* _Цель задания_
Перескажите короче абзац фрагмента, начинающийся словами «Что же происходит сейчас на улицах Москвы», сохранив его основные факты.

* _Фрагмент документа_
= = = = = = =

Что же происходит сейчас на улицах Москвы с так называемыми «чужими холопами» - нашими соотечественниками одной с нами национальности, изгнанными «их барами» с осёдлых мест? Испокон века при войнах, стихийных бедствиях и прочих катаклизмах, люди с детьми и скарбом, если он остался, шли за помощью к сильнейшему, способному защитить и накормить, дать работу и место, где жить дальше. Короче, шли искать справедливости и защиты в столицы своих государств, создавших правозащитные законы для своих  граждан. Подчёркиваю – своих. В нашем, конкретном случае – в Москву. Москва же, не оправившаяся ещё толком от десятилетних бандитских разделов и переделов, но всё-таки уже достаточно наполненная деньгами и товарами потребления, ханжески и лицемерно отгородилась от своих беженцев-соотечественников весьма выгодно подвернувшимся законом о прописке. Закон встал на стражу интересов своих холопов-москвичей. Нет, Москва принимала и продолжает принимать беженцев, имеющих деньги или родственников с московской пропиской. Правда, беженцы, сохранившие каким-то образом свои деньги в условиях войны, как, впрочем, и родственников с пропиской, оказываются не столько русскими, сколько людьми других национальностей. Как говорится – Бог им в помощь. А что же происходит с теми – русскими, которые бежали, бросая дома, а порой и документы, лишь бы не погибнуть, лишь бы спасти детей?

= = = = = = =

* _Извлечённые сведения_
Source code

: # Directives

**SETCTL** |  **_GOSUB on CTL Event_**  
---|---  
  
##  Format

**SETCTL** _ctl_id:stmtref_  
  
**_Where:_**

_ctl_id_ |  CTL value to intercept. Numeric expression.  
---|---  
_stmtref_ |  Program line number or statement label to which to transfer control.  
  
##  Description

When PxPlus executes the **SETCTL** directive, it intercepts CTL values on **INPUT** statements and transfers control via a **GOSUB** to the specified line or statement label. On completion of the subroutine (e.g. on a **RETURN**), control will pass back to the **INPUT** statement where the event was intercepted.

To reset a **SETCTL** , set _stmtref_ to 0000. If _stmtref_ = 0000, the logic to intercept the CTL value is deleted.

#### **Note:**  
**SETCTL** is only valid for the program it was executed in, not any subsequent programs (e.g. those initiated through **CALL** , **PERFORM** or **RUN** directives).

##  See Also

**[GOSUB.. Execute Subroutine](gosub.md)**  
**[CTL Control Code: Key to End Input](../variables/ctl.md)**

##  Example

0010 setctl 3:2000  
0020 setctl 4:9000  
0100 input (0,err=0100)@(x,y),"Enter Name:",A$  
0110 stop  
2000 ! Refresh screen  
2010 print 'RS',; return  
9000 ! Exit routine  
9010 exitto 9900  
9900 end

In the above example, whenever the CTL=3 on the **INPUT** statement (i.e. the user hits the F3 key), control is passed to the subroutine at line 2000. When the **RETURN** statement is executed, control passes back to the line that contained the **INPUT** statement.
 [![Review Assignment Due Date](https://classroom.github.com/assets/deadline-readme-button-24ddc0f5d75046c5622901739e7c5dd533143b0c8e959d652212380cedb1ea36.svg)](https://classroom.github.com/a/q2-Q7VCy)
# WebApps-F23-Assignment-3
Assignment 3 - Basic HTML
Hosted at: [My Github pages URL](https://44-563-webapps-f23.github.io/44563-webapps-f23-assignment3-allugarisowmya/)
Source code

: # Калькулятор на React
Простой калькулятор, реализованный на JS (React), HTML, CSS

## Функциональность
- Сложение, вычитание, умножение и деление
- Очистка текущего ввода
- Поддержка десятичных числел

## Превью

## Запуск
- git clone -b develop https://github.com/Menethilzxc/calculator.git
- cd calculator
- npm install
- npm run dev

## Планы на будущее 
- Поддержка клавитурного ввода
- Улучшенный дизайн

= = = = = = =

* _Письменное решение_
Фрагмент ставит вопрос о положении в Москве «чужих холопов», то есть соотечественников той же национальности, изгнанных с осёдлых мест. Испокон века при войнах и бедствиях люди шли за защитой, работой и жильём к сильнейшему: в столицы своих государств, принявших законы о защите собственных граждан. В данном случае это Москва. Однако Москва, ещё не оправившаяся от десятилетних бандитских переделов, но уже полная денег и товаров, лицемерно отгородилась от беженцев-соотечественников законом о прописке, который охраняет интересы москвичей. Принимают лишь беженцев с деньгами или с родственниками, имеющими московскую прописку. Такими чаще оказываются люди других национальностей, а не русские. Открытым остаётся вопрос о судьбе русских, которые бежали, бросив дома, а порой и документы, чтобы спасти себя и детей.